→ ACTION ITEM
Copy each line of the records that contains the word "Podmínky".

(DATA)

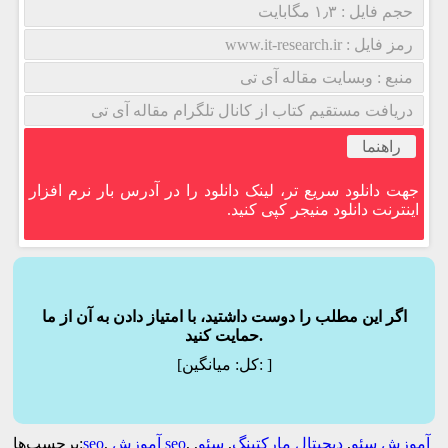
حجم فایل : ۱٫۳ مگابایت
رمز فایل : www.it-research.ir
منبع : وبسایت مقاله آی تی
دریافت مستقیم کتاب از کانال تلگرام مقاله آی تی
راهنما
جهت دانلود سریع تر، لینک دانلود را در آدرس بار نرم افزار
اینترنت دانلود منیجر کپی کنید.
اگر این مطلب را دوست داشتید، با امتیاز دادن به آن از ما
حمایت کنید.
]
میانگین:
[کل:
آموزش سئو
,
دیجیتال مارکتینگ
,
سئو
,
,
آموزش seo
,
seo
برچسب‌ها:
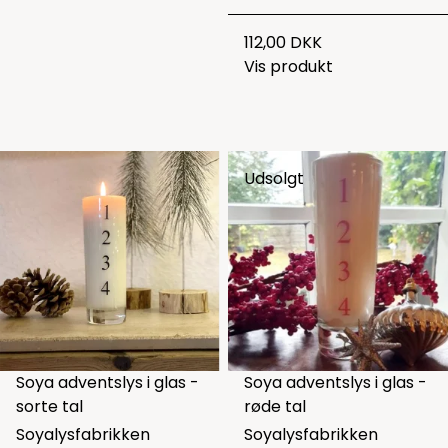
112,00 DKK
Vis produkt
Udsolgt
Soya adventslys i glas -
Soya adventslys i glas -
sorte tal
røde tal
Soyalysfabrikken
Soyalysfabrikken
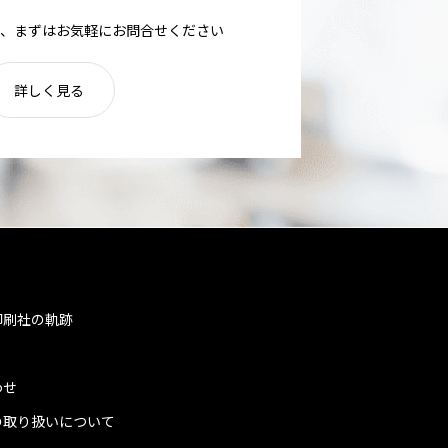
、まずはお気軽にお問合せください
詳しく見る
印刷社の軌跡
わせ
の取り扱いについて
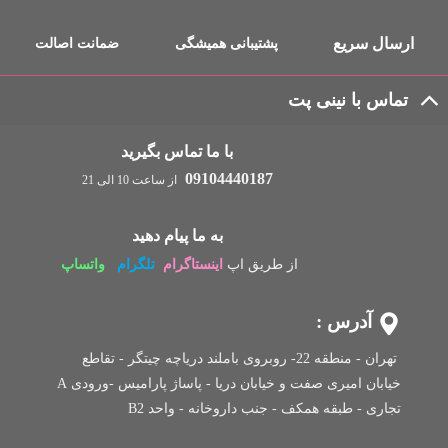
ارسال سریع
پشتیبانی همیشگی
ضمانت اصالت
تماس با نینی پت
با ما تماس بگیرید
09104440187
از ساعت 10 الی 21
به ما پیام دهید
از طریق اپ
اینستاگرام
تلگرام
واتساپ
آدرس :
تهران - منطقه 22- روبروی باملند دریاچه چیتگر - تقاطع
خیابان امیری صفت و خیابان دریا - پاساژ پارامیس -ورودی A
تجاری -
طبقه همکف - جنب داروخانه - واحد B2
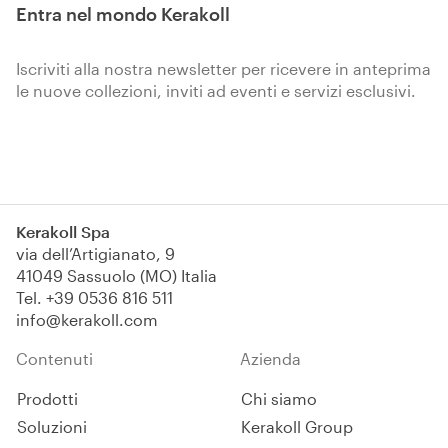
Entra nel mondo Kerakoll
Iscriviti alla nostra newsletter per ricevere in anteprima
le nuove collezioni, inviti ad eventi e servizi esclusivi.
Iscriviti
Kerakoll Spa
via dell’Artigianato, 9
41049 Sassuolo (MO) Italia
Tel.
+39 0536 816 511
info@kerakoll.com
Contenuti
Azienda
Prodotti
Chi siamo
Soluzioni
Kerakoll Group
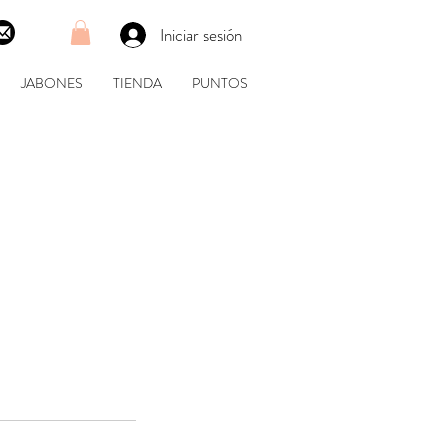
Iniciar sesión
JABONES
TIENDA
PUNTOS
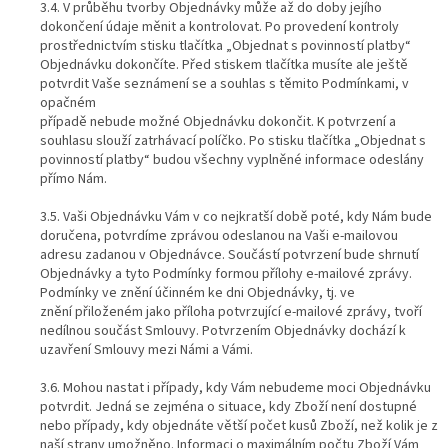
3.4. V průběhu tvorby Objednávky může až do doby jejího
dokončení údaje měnit a kontrolovat. Po provedení kontroly
prostřednictvím stisku tlačítka „Objednat s povinností platby“
Objednávku dokončíte. Před stiskem tlačítka musíte ale ještě
potvrdit Vaše seznámení se a souhlas s těmito Podmínkami, v
opačném
případě nebude možné Objednávku dokončit. K potvrzení a
souhlasu slouží zatrhávací políčko. Po stisku tlačítka „Objednat s
povinností platby“ budou všechny vyplněné informace odeslány
přímo Nám.
3.5. Vaši Objednávku Vám v co nejkratší době poté, kdy Nám bude
doručena, potvrdíme zprávou odeslanou na Vaši e-mailovou
adresu zadanou v Objednávce. Součástí potvrzení bude shrnutí
Objednávky a tyto Podmínky formou přílohy e-mailové zprávy.
Podmínky ve znění účinném ke dni Objednávky, tj. ve
znění přiloženém jako příloha potvrzující e-mailové zprávy, tvoří
nedílnou součást Smlouvy. Potvrzením Objednávky dochází k
uzavření Smlouvy mezi Námi a Vámi.
3.6. Mohou nastat i případy, kdy Vám nebudeme moci Objednávku
potvrdit. Jedná se zejména o situace, kdy Zboží není dostupné
nebo případy, kdy objednáte větší počet kusů Zboží, než kolik je z
naší strany umožněno. Informaci o maximálním počtu Zboží Vám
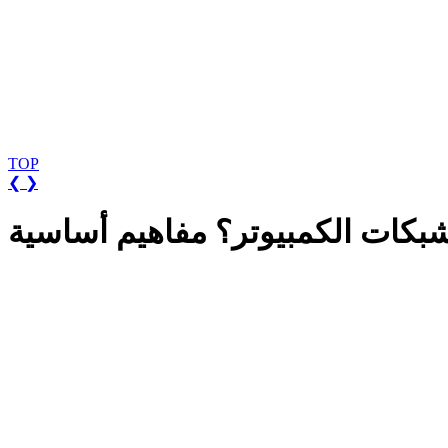
TOP
❮
❯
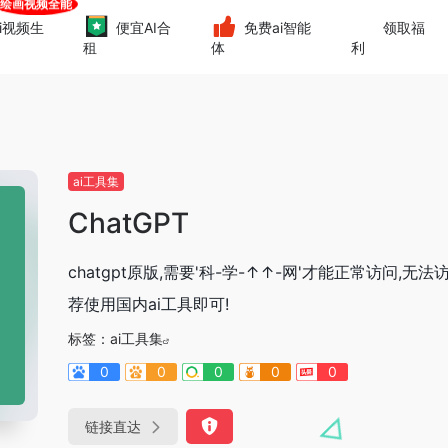
i视频生
便宜AI合
免费ai智能
领取福
租
体
利
ai工具集
ChatGPT
chatgpt原版,需要'科-学-↑↑-网'才能正常访问,无法
荐使用国内ai工具即可!
标签：
ai工具集
0
0
0
0
0
链接直达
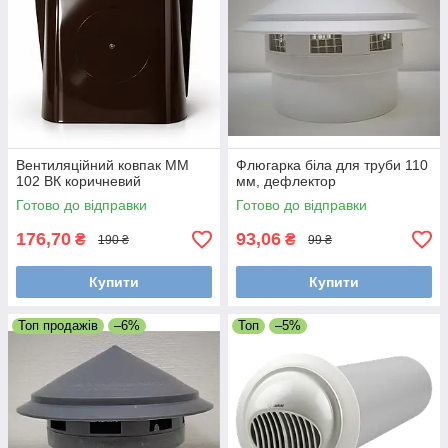
Вентиляційний ковпак ММ
Флюгарка біла для труби 110
102 ВК коричневий
мм, дефлектор
Готово до відправки
Готово до відправки
176,70
93,06
₴
₴
190 ₴
99 ₴
Купити
Купити
Топ продажів
–6%
Топ
–5%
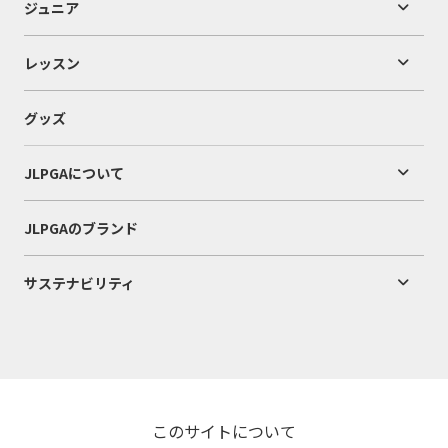
ジュニア
レッスン
グッズ
JLPGAについて
JLPGAのブランド
サステナビリティ
このサイトについて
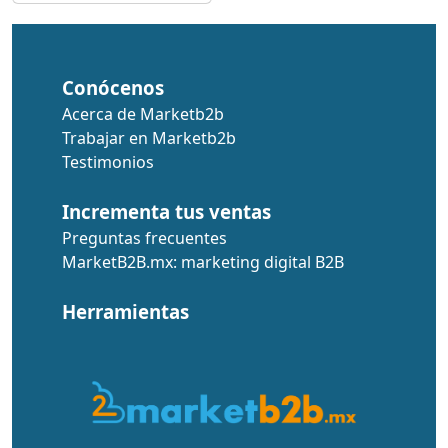
Conócenos
Acerca de Marketb2b
Trabajar en Marketb2b
Testimonios
Incrementa tus ventas
Preguntas frecuentes
MarketB2B.mx: marketing digital B2B
Herramientas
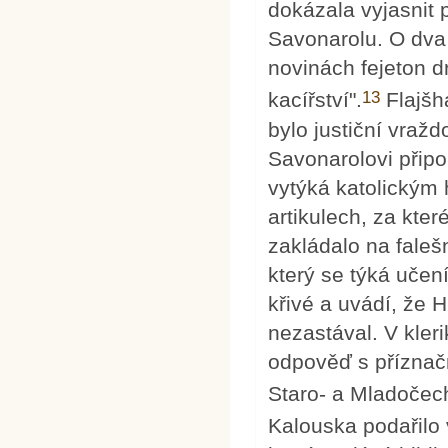
dokázala vyjasnit
Savonarolu. O dva 
novinách fejeton 
13
kacířství".
Flajšh
bylo justiční vra
Savonarolovi připo
vytýká katolickým 
artikulech, za kte
zakládalo na faleš
který se týká učen
křivé a uvádí, že 
nezastával. V kler
odpověď s příznač
Staro- a Mladočec
Kalouska podařilo v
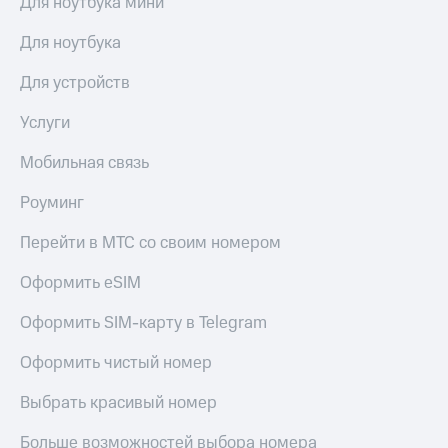
Для ноутбука мини
Для ноутбука
Для устройств
Услуги
Мобильная связь
Роуминг
Перейти в МТС со своим номером
Оформить eSIM
Оформить SIM-карту в Telegram
Оформить чистый номер
Выбрать красивый номер
Больше возможностей выбора номера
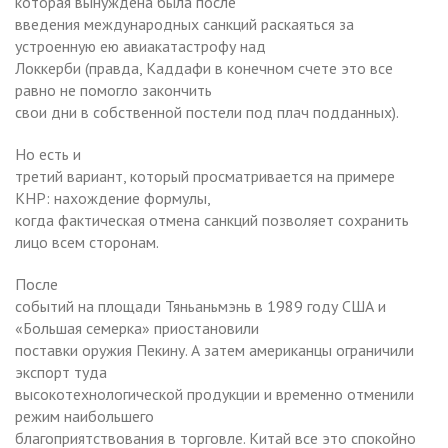
которая вынуждена была после
введения международных санкций раскаяться за
устроенную ею авиакатастрофу над
Локкерби (правда, Каддафи в конечном счете это все
равно не помогло закончить
свои дни в собственной постели под плач подданных).
Но есть и
третий вариант, который просматривается на примере
КНР: нахождение формулы,
когда фактическая отмена санкций позволяет сохранить
лицо всем сторонам.
После
событий на площади Тяньаньмэнь в 1989 году США и
«Большая семерка» приостановили
поставки оружия Пекину. А затем американцы ограничили
экспорт туда
высокотехнологической продукции и временно отменили
режим наибольшего
благоприятствования в торговле. Китай все это спокойно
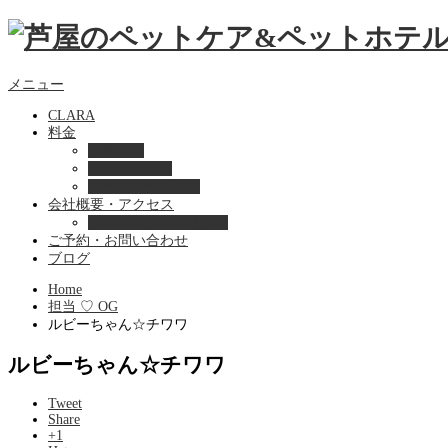
メニュー
CLARA
料金
美容ケア
ペットホテル
フード・サプライ
会社概要・アクセス
プライバシーポリシー
ご予約・お問い合わせ
ブログ
Home
担当 ♡ OG
ルビーちゃん☆チワワ
ルビーちゃん☆チワワ
Tweet
Share
+1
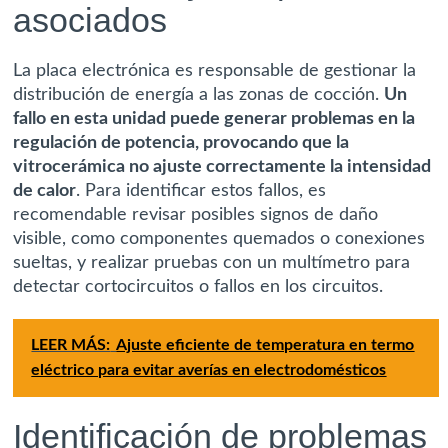
asociados
La placa electrónica es responsable de gestionar la
distribución de energía a las zonas de cocción.
Un
fallo en esta unidad puede generar problemas en la
regulación de potencia, provocando que la
vitrocerámica no ajuste correctamente la intensidad
de calor
. Para identificar estos fallos, es
recomendable revisar posibles signos de daño
visible, como componentes quemados o conexiones
sueltas, y realizar pruebas con un multímetro para
detectar cortocircuitos o fallos en los circuitos.
LEER MÁS:
Ajuste eficiente de temperatura en termo
eléctrico para evitar averías en electrodomésticos
Identificación de problemas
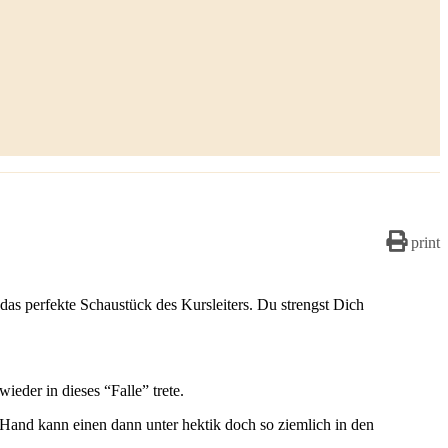
print
das perfekte Schaustück des Kursleiters. Du strengst Dich
ieder in dieses “Falle” trete.
 Hand kann einen dann unter hektik doch so ziemlich in den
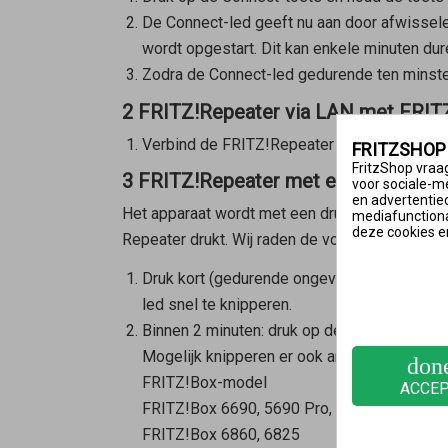
De Connect-led geeft nu aan door afwissele
wordt opgestart. Dit kan enkele minuten dur
Zodra de Connect-led gedurende ten minste 1
2 FRITZ!Repeater via LAN met FRIT
Verbind de FRITZ!Repeater met een netwer
FRITZSHOP
FritzShop vraag
3 FRITZ!Repeater met een druk op d
voor sociale-m
en advertentie
Het apparaat wordt met een druk op de knop in
mediafunctional
deze cookies e
Repeater
drukt. Wij raden de volgende volgord
Druk kort (gedurende ongeveer 1 seconde) o
led snel te knipperen.
Binnen 2 minuten: druk op de Connect-toet
Mogelijk knipperen er ook andere leds of li
don
FRITZ!Box-model
ACCE
FRITZ!Box 6690, 5690 Pro, 4060
FRITZ!Box 6860, 6825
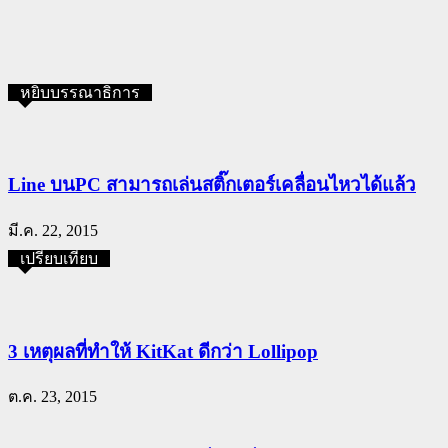
หยิบบรรณาธิการ
Line บนPC สามารถเล่นสติ๊กเตอร์เคลื่อนไหวได้แล้ว
มี.ค. 22, 2015
เปรียบเทียบ
3 เหตุผลที่ทำให้ KitKat ดีกว่า Lollipop
ต.ค. 23, 2015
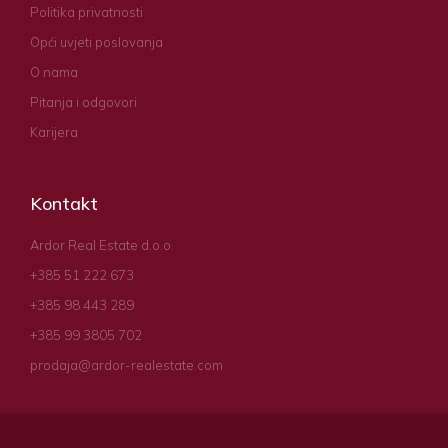
Politika privatnosti
Opći uvjeti poslovanja
O nama
Pitanja i odgovori
Karijera
Kontakt
Ardor Real Estate d.o.o.
+385 51 222 673
+385 98 443 289
+385 99 3805 702
prodaja@ardor-realestate.com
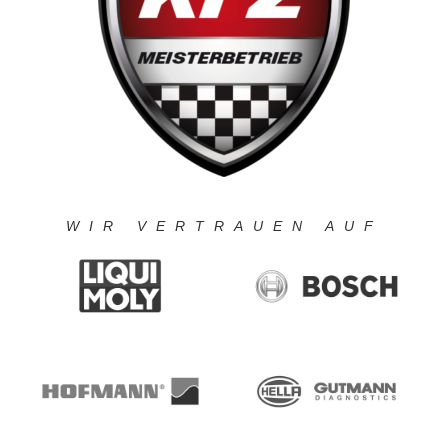
WIR VERTRAUEN AUF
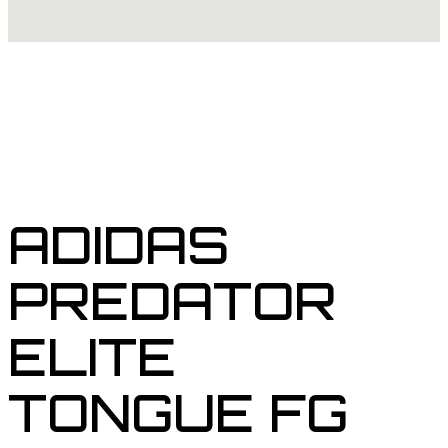
ADIDAS
PREDATOR
ELITE
TONGUE FG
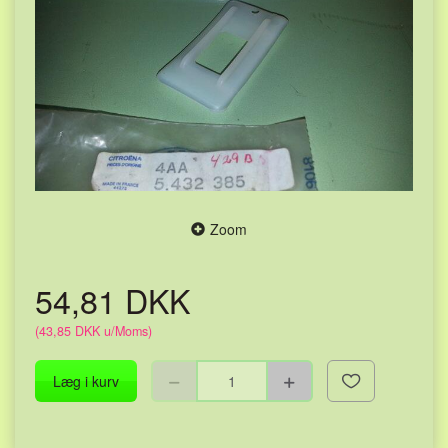
Zoom
54,81 DKK
(
43,85 DKK
u/Moms
)
Læg i kurv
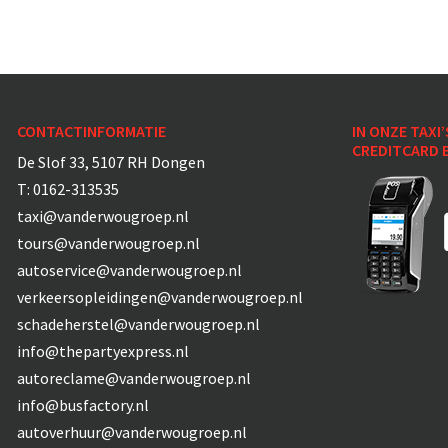
CONTACTINFORMATIE
IN ONZE TAXI’
CREDITCARD 
De Slof 33, 5107 RH Dongen
T:
0162-313535
taxi@vanderwougroep.nl
tours@vanderwougroep.nl
autoservice@vanderwougroep.nl
verkeersopleidingen@vanderwougroep.nl
schadeherstel@vanderwougroep.nl
info@thepartyexpress.nl
autoreclame@vanderwougroep.nl
info@busfactory.nl
autoverhuur@vanderwougroep.nl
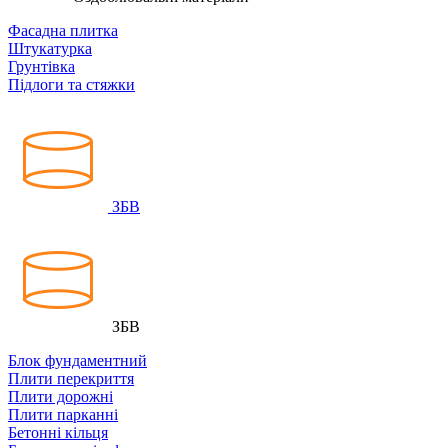
Фасадна плитка
Штукатурка
Грунтівка
Підлоги та стяжки
ЗБВ
ЗБВ
Блок фундаментний
Плити перекриття
Плити дорожні
Плити парканні
Бетонні кільця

(End DATA)

→ THE COMPLETED TASK
Objednávky a tyto Podmínky formou přílohy e-mailové zprávy.
Podmínky ve znění účinném ke dni Objednávky, tj. ve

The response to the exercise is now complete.